La aprobación se aplica a las vacunas fabricadas por Moderna y Pfizer-BioNTech.
“Nos hemos estado preparando para este momento”, tuiteó el presidente Joe Biden. “Nuestra Administración ya ha asegurado las dosis de vacunas para los más jóvenes de Estados Unidos y ahora está lanzando un esfuerzo integral con los estados, los departamentos de salud locales, los pediatras de Estados Unidos, los médicos de familia y más para ayudar a que las vacunas lleguen a los brazos”.
Los funcionarios de salud del condado señalaron que se considera que los niños pequeños corren un menor riesgo de enfermarse gravemente o morir a causa de la COVID, pero dijeron que el riesgo es mayor entre los niños no vacunados. También sostienen que los niños no vacunados corren un mayor riesgo de desarrollar el Síndrome Inflamatorio Multisistémico en Niños, o MIS-C.
Según el condado, durante los últimos tres meses, los niños no vacunados de 12 a 17 años tenían casi cuatro veces más probabilidades de ser hospitalizados con COVID que los niños vacunados. Entre los niños elegibles para la vacuna en el condado que contrajeron casos confirmados de MIS-C, el 65% no estaba vacunado, dijeron las autoridades.
“Como hemos visto con los adultos, los niños pueden experimentar problemas de salud a corto y largo plazo por el COVID-19”, dijo la directora de salud pública del condado, Barbara Ferrer, en un comunicado. “Las vacunas son una medida de seguridad comprobada que protege a toda su familia, incluidos ahora sus hijos más pequeños, de enfermedades graves y muerte por COVID. El desarrollo y la aprobación de las vacunas para niños menores de 5 años han pasado por un riguroso proceso de evaluación y aprobación al igual que con todas las demás vacunas infantiles de rutina.
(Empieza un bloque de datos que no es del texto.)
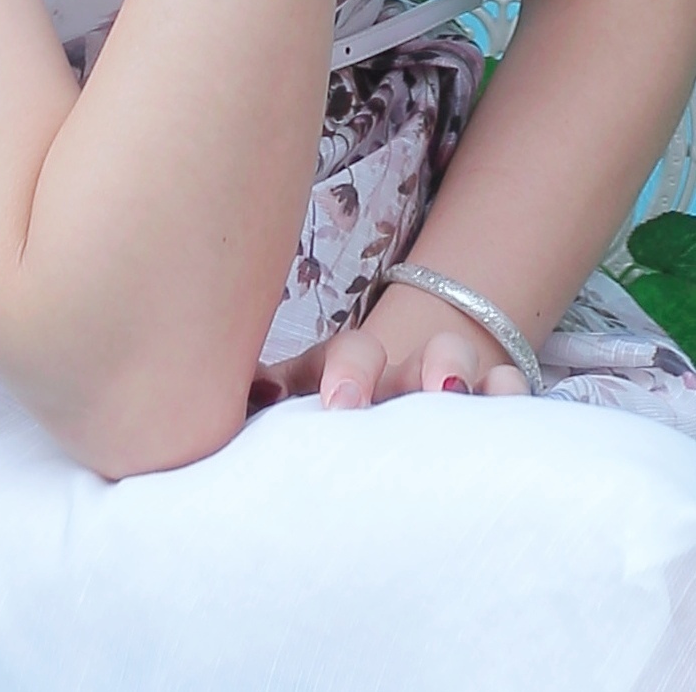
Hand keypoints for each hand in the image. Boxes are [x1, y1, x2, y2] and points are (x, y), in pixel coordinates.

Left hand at [253, 281, 530, 410]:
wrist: (380, 409)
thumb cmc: (324, 413)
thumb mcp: (295, 400)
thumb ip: (265, 393)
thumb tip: (252, 390)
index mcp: (357, 370)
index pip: (355, 354)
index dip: (351, 372)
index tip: (342, 406)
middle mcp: (413, 374)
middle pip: (433, 352)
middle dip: (439, 365)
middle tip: (436, 389)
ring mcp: (457, 392)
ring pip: (481, 373)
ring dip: (485, 381)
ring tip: (487, 404)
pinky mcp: (490, 415)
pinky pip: (513, 400)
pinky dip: (515, 401)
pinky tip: (516, 411)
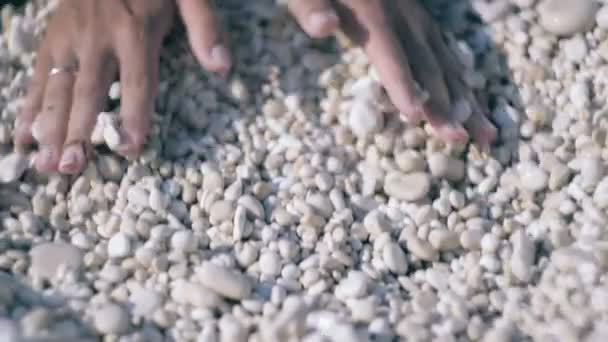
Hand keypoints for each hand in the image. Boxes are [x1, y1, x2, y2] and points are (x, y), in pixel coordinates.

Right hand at [15, 0, 230, 174]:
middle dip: (78, 131)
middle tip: (72, 167)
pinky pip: (39, 76)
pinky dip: (29, 108)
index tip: (132, 149)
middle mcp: (97, 38)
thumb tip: (222, 67)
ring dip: (49, 128)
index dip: (134, 116)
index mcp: (135, 31)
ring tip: (46, 165)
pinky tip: (24, 138)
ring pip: (58, 89)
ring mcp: (70, 39)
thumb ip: (204, 27)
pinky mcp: (52, 39)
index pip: (136, 81)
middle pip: (88, 91)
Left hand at [288, 0, 496, 147]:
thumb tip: (324, 26)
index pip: (390, 53)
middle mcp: (402, 14)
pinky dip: (459, 79)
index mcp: (371, 9)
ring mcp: (415, 15)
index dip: (402, 84)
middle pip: (427, 64)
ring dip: (464, 98)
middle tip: (458, 139)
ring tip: (485, 133)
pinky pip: (444, 51)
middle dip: (443, 103)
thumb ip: (311, 6)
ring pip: (444, 60)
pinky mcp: (417, 17)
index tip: (415, 116)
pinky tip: (470, 98)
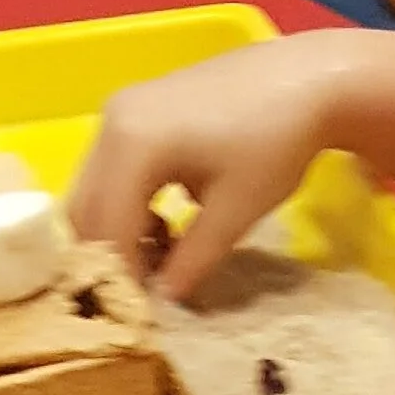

“Mientras hacemos planes para reunirnos con la familia y disfrutar el verano y las próximas vacaciones, ahora es el momento de asegurarnos de que todos nuestros niños estén completamente vacunados. Los niños y adultos vacunados agregan una capa esencial de protección para toda la comunidad, especialmente con la proliferación de nuevas variantes altamente infecciosas”.
Mientras tanto, la cantidad de pacientes con COVID positivo en los hospitales del condado aumentó en otras 27 personas a 639, según los últimos datos estatales publicados el sábado. De esos pacientes, 67 estaban siendo tratados en cuidados intensivos, frente a los 69 del viernes.
El condado reportó otras 5,122 infecciones de COVID el viernes, elevando el total acumulado durante la pandemia a 3,057,004. También se informaron otras cinco muertes relacionadas con el virus, lo que elevó el número total de muertes a 32.250.
La tasa diaria promedio de personas que dieron positivo por el virus aumentó nuevamente, alcanzando el 9,3%. Ferrer dijo que es probable que el porcentaje aumente a medida que disminuya el volumen de pruebas diarias debido a que las escuelas están fuera de sesión.
El condado no informa datos de COVID los fines de semana.